2010 tourism in the spotlight

13 November 2009

Sports tourism is a worldwide money-spinner, estimated to be worth around US$600-billion a year, attracting high-end spend from millions of sporting fans worldwide.

Given the size of this industry, it was little surprise then that the 2010 Fifa World Cup™ in South Africa, the Winter Olympics in Canada in 2010 and the 2012 Olympics in London were in the spotlight at the World Travel Market in London this week.

Danny Jordaan, CEO of the 2010 Fifa World Cup Organising Committee South Africa, as a guest speaker at the World Travel Market (WTM), emphasised to media and delegates from all over the world that South Africa is ready, willing and eager to host the World Cup, along with all the fans and tourists it will bring.

As part of a panel that included representatives from the Summer and Winter Olympic Games, as well as SA International Relations and Cooperation Deputy Minister Sue van der Merwe and South African football legend Lucas Radebe, Jordaan said the first African Fifa World Cup in more than 100 years of football history would be the best yet.

Accommodation

“We have more than enough accommodation for all the fans and tourists that will visit our country next year. As well as the hotels (including more than 30 new world-class facilities) there will also be low-cost bed and breakfast as well as student accommodation options available,” Jordaan said, adding: “During Germany 2006 you could see the British fans camping in every available open space, from the train stations to camp sites.

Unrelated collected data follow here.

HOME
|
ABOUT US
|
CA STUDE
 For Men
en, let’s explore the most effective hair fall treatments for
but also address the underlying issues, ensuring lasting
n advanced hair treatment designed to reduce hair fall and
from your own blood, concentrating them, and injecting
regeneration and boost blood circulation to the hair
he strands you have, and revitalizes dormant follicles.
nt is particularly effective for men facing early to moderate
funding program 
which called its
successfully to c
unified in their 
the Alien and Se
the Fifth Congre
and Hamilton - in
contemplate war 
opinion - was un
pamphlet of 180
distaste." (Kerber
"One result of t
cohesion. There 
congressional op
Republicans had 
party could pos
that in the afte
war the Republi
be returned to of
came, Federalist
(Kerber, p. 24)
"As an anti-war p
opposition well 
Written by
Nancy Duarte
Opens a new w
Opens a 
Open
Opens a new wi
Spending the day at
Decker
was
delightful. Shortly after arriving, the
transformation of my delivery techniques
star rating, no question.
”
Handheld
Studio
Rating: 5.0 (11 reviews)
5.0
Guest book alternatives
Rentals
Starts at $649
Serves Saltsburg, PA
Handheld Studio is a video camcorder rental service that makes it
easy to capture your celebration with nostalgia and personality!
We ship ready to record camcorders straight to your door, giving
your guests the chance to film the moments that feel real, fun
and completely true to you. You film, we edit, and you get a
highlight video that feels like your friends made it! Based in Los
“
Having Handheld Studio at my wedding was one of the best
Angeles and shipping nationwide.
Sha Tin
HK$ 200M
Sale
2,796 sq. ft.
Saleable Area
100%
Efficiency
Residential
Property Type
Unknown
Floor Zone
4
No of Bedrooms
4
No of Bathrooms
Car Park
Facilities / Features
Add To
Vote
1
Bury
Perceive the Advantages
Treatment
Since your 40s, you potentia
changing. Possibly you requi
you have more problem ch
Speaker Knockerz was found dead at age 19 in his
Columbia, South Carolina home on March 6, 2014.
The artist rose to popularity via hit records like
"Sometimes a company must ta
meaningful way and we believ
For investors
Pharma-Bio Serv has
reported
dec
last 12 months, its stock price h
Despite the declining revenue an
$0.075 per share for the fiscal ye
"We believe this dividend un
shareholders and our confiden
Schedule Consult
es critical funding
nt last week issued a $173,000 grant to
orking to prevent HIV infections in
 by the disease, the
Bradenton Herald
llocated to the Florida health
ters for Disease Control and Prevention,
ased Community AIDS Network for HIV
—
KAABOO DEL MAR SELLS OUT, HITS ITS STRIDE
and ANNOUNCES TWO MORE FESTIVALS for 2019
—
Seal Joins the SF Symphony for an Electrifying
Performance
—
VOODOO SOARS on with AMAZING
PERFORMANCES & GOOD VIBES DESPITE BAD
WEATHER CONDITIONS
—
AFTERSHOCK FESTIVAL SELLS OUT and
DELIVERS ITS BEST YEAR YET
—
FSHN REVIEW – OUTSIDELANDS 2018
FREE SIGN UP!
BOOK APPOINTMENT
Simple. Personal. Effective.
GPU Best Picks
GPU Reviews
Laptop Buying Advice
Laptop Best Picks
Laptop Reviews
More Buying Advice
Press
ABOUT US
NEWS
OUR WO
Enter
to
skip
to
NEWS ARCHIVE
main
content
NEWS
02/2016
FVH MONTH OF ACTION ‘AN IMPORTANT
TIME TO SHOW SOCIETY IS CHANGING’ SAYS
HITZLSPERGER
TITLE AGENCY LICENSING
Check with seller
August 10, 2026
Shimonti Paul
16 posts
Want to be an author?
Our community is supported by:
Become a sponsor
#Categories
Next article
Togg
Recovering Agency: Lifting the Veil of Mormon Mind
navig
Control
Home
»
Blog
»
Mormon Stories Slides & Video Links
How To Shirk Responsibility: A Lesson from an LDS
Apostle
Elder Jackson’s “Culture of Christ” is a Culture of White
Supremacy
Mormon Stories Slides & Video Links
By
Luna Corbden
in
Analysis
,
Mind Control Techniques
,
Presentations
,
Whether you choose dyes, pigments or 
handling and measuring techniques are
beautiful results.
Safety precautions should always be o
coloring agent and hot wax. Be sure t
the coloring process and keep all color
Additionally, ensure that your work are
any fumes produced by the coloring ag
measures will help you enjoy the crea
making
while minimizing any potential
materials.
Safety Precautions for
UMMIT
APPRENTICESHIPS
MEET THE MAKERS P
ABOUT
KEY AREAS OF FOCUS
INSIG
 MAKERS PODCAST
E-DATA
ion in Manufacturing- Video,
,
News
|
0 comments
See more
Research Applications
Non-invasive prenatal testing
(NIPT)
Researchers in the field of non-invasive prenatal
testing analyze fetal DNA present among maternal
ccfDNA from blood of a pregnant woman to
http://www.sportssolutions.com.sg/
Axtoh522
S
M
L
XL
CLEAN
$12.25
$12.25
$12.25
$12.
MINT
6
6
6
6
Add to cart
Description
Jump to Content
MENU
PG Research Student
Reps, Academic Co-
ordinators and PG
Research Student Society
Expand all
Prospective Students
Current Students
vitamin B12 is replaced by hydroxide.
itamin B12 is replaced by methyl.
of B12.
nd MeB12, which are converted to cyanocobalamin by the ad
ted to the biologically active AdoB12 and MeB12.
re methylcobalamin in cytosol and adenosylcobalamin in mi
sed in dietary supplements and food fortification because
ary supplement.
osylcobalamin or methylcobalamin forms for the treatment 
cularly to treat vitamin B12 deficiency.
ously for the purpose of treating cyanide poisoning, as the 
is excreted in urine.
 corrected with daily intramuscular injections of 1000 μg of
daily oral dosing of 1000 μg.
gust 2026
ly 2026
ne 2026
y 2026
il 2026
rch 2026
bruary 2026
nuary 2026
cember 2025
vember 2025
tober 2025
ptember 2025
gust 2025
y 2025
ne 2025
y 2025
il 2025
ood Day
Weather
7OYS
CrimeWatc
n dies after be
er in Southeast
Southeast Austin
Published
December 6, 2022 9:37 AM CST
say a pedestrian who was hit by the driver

“We are more than ready to host all the fans during the 2010 World Cup, and hopefully thereafter they will return as tourists without their teams.

“This World Cup will offer visitors a chance to explore the country’s attractions and major tourism spots and allow the world to get to know and appreciate South Africa and the continent better.”

During the group stages of the tournament, teams will never play in the same stadium twice, meaning that fans will get to see and experience at least two of South Africa’s nine diverse host cities, and more if their team progresses.

“Our stadiums are ready, and they comprise some of the best stadiums anywhere in the world,” Jordaan said.

Big event track record

Jordaan emphasised South Africa’s ability to secure major events. “You cannot name more than 10 countries that have hosted the magnitude of top sporting events that South Africa has hosted in just 15 years since its democracy, and there has been not a single security incident in any those 140 major sporting events.

“South Africa’s capability to host this World Cup successfully is beyond doubt.”

Jordaan assured the world that all visitors would be welcome in South Africa.

“We want to show you that we are welcoming and hospitable. I know you know the one South African who is very warm and hospitable in the person of Nelson Mandela,” he said smiling broadly. “But come and discover the other 47-million South Africans who are also warm and hospitable.”

Jordaan closed by encouraging and calling upon the travel industry to seize this momentous occasion, when the eyes of the world are on the African continent to enhance and grow travel and tourism.

International Relations and Cooperation Deputy Minister Sue van der Merwe urged South Africans abroad to take the opportunity to visit their homeland for the most spectacular World Cup of all time.

“We look forward to bringing many South Africans back for the 2010 World Cup, and maybe they will stay,” Van der Merwe said.